Selected excerpt:
————————

Show it some TLC and it will help you move well for life.

By Lauren Mazzo
December 12, 2018
Photo: Ann Patchanan/Shutterstock

The Fascia Network

Fascia is like a full-body webbing: It keeps everything in place below the skin's surface, wrapping your muscles, bones, organs, nerves, and blood vessels into an interconnected network of collagen and elastic fibers. Every step and squat-and every hour sedentary-affect your fascia, says Arkady Lipnitsky, a chiropractor at ReBalance NYC wellness center. "If your joints feel stiff when you get up after sitting for a long period, you can blame the fascia, which has temporarily lost its elastic properties and fluid resilience," says exercise physiologist Sue Hitzmann, a founding member of the Fascia Research Society and creator of the MELT Method. "Move around, and the feeling goes away. That's one big reason why movement is so essential." (Related: Should You Try An Assisted Stretch Class?)

When Things Get Kinky

Over time (or because of an injury), fascia can tear, become inflamed or shortened, or stick together-you may experience those adhesions as knots. Consider the common case of plantar fasciitis, that underfoot pain you can get when running. The ache is caused when the fascia that runs from your heel bone to the front of your foot along the arch is inflamed from being repeatedly overstretched, says sports medicine physician Jordan Metzl, M.D., in The Athlete's Book of Home Remedies. (The fix: rest from the offending activity and gentle foot flexes.) Meanwhile, major adhesions can restrict movement and even prevent muscles from contracting efficiently, limiting flexibility, mobility, and strength, says Lipnitsky. (Related: The Best Recovery Tools to Help Ease Pain from Plantar Fascitis)

————————

Problems to solve:
**A)** Sum up the article on fascia in two sentences.
**B)** According to the article on fascia, what does fascia wrap together? List every item it names.
**C)** From the article on fascia, print the passage that starts with "By Lauren Mazzo" and ends with "Assisted Stretch Class?)".

————————

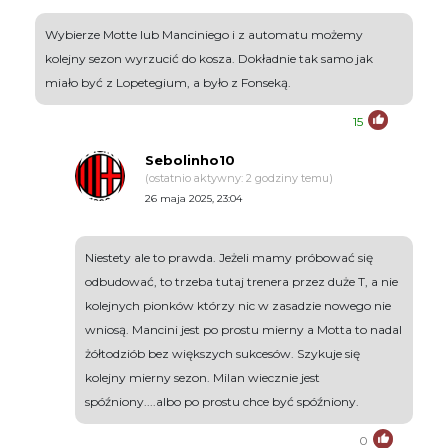
Wybierze Motte lub Manciniego i z automatu możemy
kolejny sezon wyrzucić do kosza. Dokładnie tak samo jak
miało być z Lopetegium, a było z Fonseką.
15
Sebolinho10
(ostatnio aktywny: 2 godziny temu)
26 maja 2025, 23:04
Niestety ale to prawda. Jeżeli mamy próbować się
odbudować, to trzeba tutaj trenera przez duże T, a nie
kolejnych pionków którzy nic w zasadzie nowego nie
wniosą. Mancini jest po prostu mierny a Motta to nadal
żółtodziób bez większych sukcesów. Szykuje się
kolejny mierny sezon. Milan wiecznie jest
spóźniony....albo po prostu chce być spóźniony.
0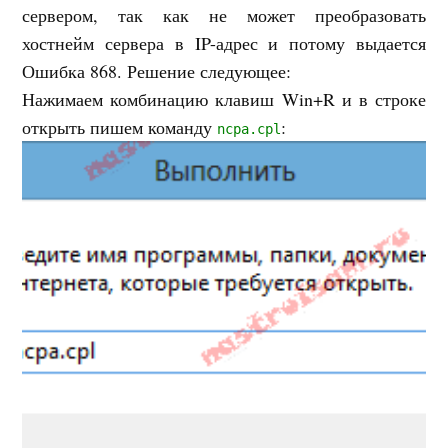
сервером, так как не может преобразовать
хостнейм сервера в IP-адрес и потому выдается
Ошибка 868. Решение следующее:
Нажимаем комбинацию клавиш Win+R и в строке
открыть пишем команду
:
ncpa.cpl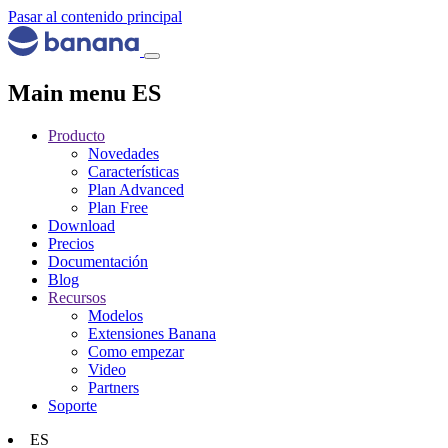
Pasar al contenido principal
Main menu ES
Producto
Novedades
Características
Plan Advanced
Plan Free
Download
Precios
Documentación
Blog
Recursos
Modelos
Extensiones Banana
Como empezar
Video
Partners
Soporte
ES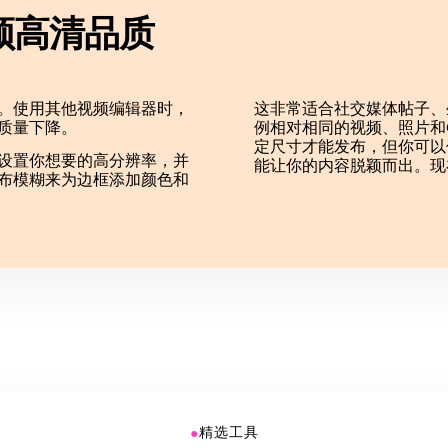
频高清品质
。使用其他视频编辑器时，
这非常适合社交媒体帖子、
质量下降。
例相对相同的视频、照片和GI
定尺寸才能发布，但你可以
。设置你想要的高分辨率，并
能让你的内容脱颖而出。现
布模糊来为边框添加颜色和
●
精选工具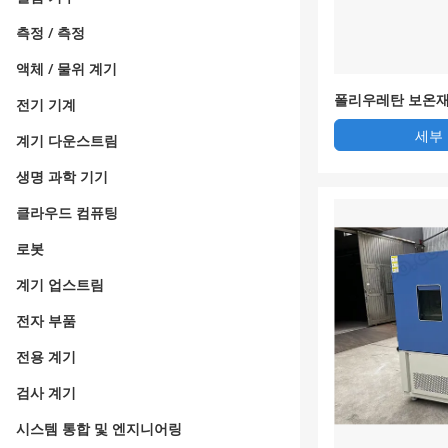
측정 / 측정
액체 / 물위 계기
폴리우레탄 보온재
전기 기계
세부
계기 다운스트림
생명 과학 기기
클라우드 컴퓨팅
로봇
계기 업스트림
전자 부품
전용 계기
검사 계기
시스템 통합 및 엔지니어링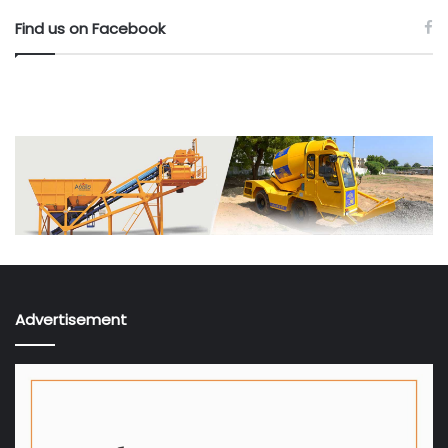
Find us on Facebook
Advertisement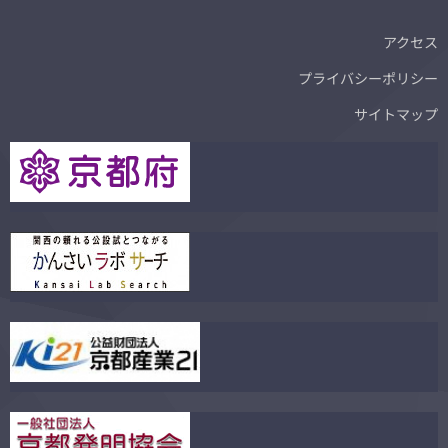
アクセス
プライバシーポリシー
サイトマップ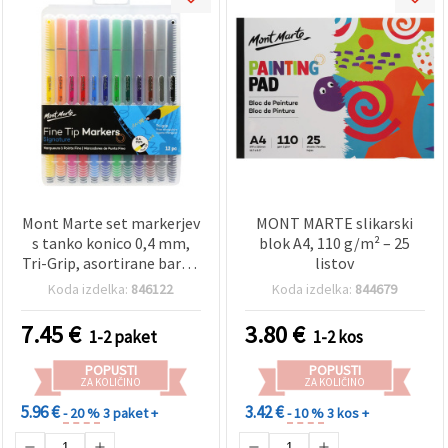
Mont Marte set markerjev
MONT MARTE slikarski
s tanko konico 0,4 mm,
blok A4, 110 g/m² – 25
Tri-Grip, asortirane barve,
listov
v etuiju, 12 kosov
Koda izdelka:
846122
Koda izdelka:
844679
7.45
€
3.80
€
1-2 paket
1-2 kos
POPUSTI
POPUSTI
ZA KOLIČINO
ZA KOLIČINO
5.96 €
3.42 €
- 20 %
3 paket +
- 10 %
3 kos +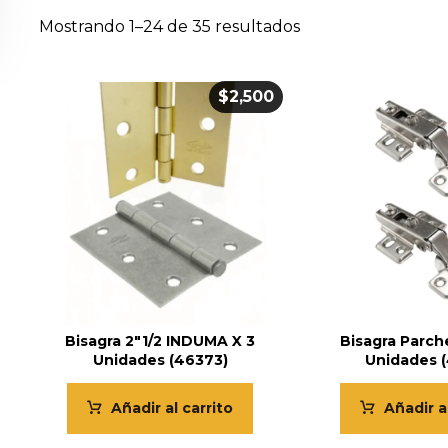
Mostrando 1–24 de 35 resultados
$
2,500
Bisagra 2″1/2 INDUMA X 3
Bisagra Parch
Unidades (46373)
Unidades 
Añadir al carrito
Añadir a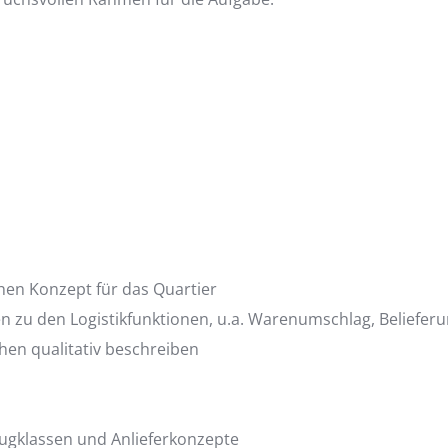
en Konzept für das Quartier
en zu den Logistikfunktionen, u.a. Warenumschlag, Beliefe
chen qualitativ beschreiben
eugklassen und Anlieferkonzepte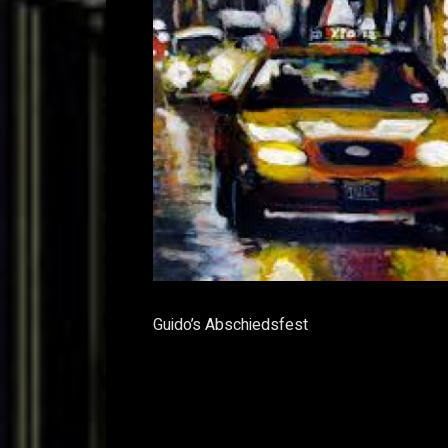
Guido’s Abschiedsfest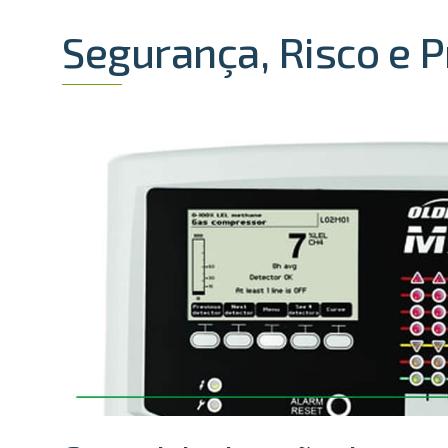
Segurança, Risco e 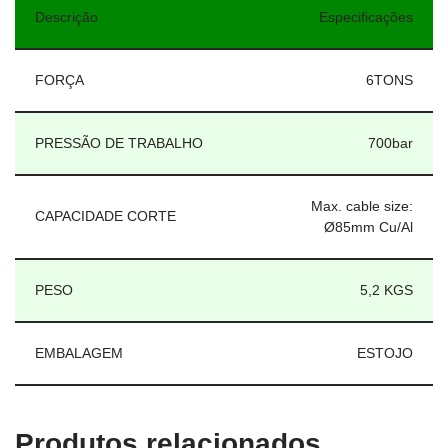
Descrição
Especificações
FORÇA
6TONS
PRESSÃO DE TRABALHO
700bar
Max. cable size:
CAPACIDADE CORTE
Ø85mm Cu/Al
PESO
5,2 KGS
EMBALAGEM
ESTOJO
Produtos relacionados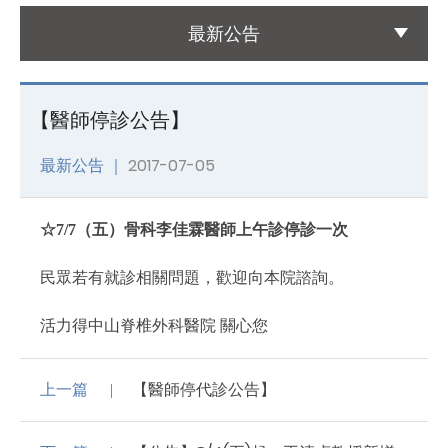
最新公告
國際醫療
International Medical
【醫師停診公告】
友善連結
Links
最新公告 ｜
2017-07-05
聯絡我們
Contact
☆7/7（五）骨科李佳霖醫師上午診停診一次
民眾若有就診相關問題，歡迎向本院諮詢。
活力得中山脊椎外科醫院 關心您
上一篇
【醫師停代診公告】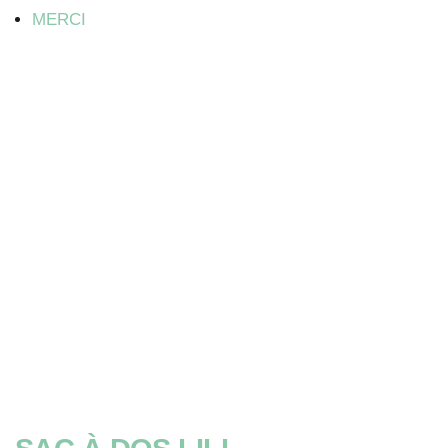
MERCI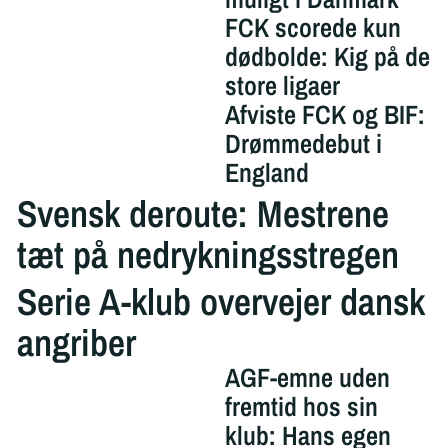
FCK scorede kun
dødbolde: Kig på de
store ligaer
Afviste FCK og BIF:
Drømmedebut i
England
Svensk deroute: Mestrene
tæt på nedrykningsstregen
Serie A-klub overvejer dansk
angriber
AGF-emne uden
fremtid hos sin
klub: Hans egen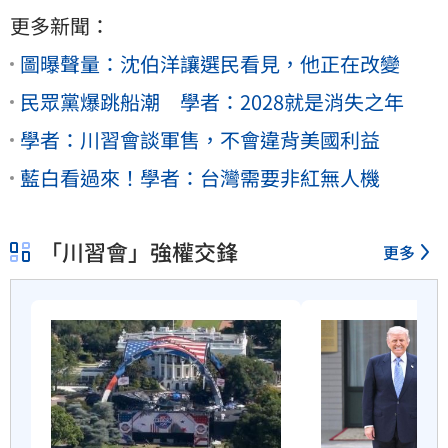
更多新聞：
圖曝聲量：沈伯洋讓選民看見，他正在改變
民眾黨爆跳船潮 學者：2028就是消失之年
學者：川習會談軍售，不會違背美國利益
藍白看過來！學者：台灣需要非紅無人機
「川習會」強權交鋒
更多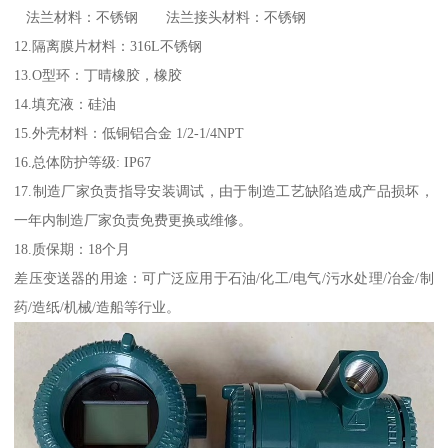
法兰材料：不锈钢 法兰接头材料：不锈钢
12.隔离膜片材料：316L不锈钢
13.O型环：丁晴橡胶，橡胶
14.填充液：硅油
15.外壳材料：低铜铝合金 1/2-1/4NPT
16.总体防护等级: IP67
17.制造厂家负责指导安装调试，由于制造工艺缺陷造成产品损坏，
一年内制造厂家负责免费更换或维修。
18.质保期：18个月
差压变送器的用途：可广泛应用于石油/化工/电气/污水处理/冶金/制
药/造纸/机械/造船等行业。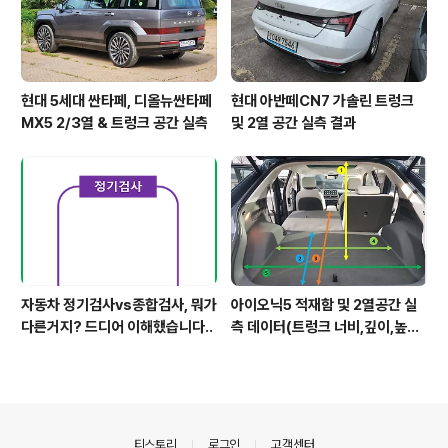
현대 5세대 싼타페, 디올뉴싼타페
현대 아반떼CN7 가솔린 트렁크
MX5 2/3열 & 트렁크 공간 실측
및 2열 공간 실측 결과
자동차 정기검사vs종합검사, 뭐가
아이오닉5 적재함 및 2열공간 실
다른거지? 드디어 이해했습니다..
측 데이터(트렁크 너비,깊이,높이,
레그룸)
의안내
티스토리
로그인
고객센터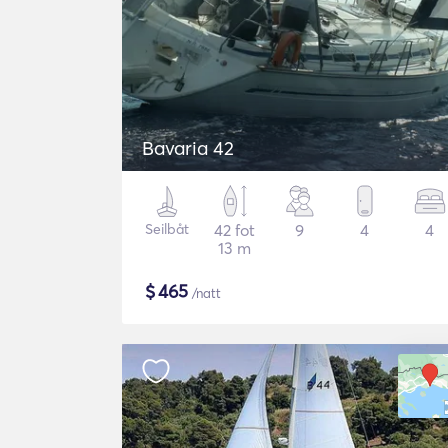
Bavaria 42
Seilbåt
42 fot
9
4
4
13 m
$
465
/natt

————————

Exercise answers:
**A)** Fascia is a full-body web of collagen and elastic fibers that wraps the muscles, bones, organs, nerves, and blood vessels, and both movement and long hours of sitting affect it. Over time or after an injury it can tear, become inflamed or shortened, or stick together, as with plantar fasciitis, and major adhesions can limit flexibility, mobility, and strength.

**B)**
- muscles
- bones
- organs
- nerves
- blood vessels

**C)**
By Lauren Mazzo
December 12, 2018
Photo: Ann Patchanan/Shutterstock

The Fascia Network

Fascia is like a full-body webbing: It keeps everything in place below the skin's surface, wrapping your muscles, bones, organs, nerves, and blood vessels into an interconnected network of collagen and elastic fibers. Every step and squat-and every hour sedentary-affect your fascia, says Arkady Lipnitsky, a chiropractor at ReBalance NYC wellness center. "If your joints feel stiff when you get up after sitting for a long period, you can blame the fascia, which has temporarily lost its elastic properties and fluid resilience," says exercise physiologist Sue Hitzmann, a founding member of the Fascia Research Society and creator of the MELT Method. "Move around, and the feeling goes away. That's one big reason why movement is so essential." (Related: Should You Try An Assisted Stretch Class?)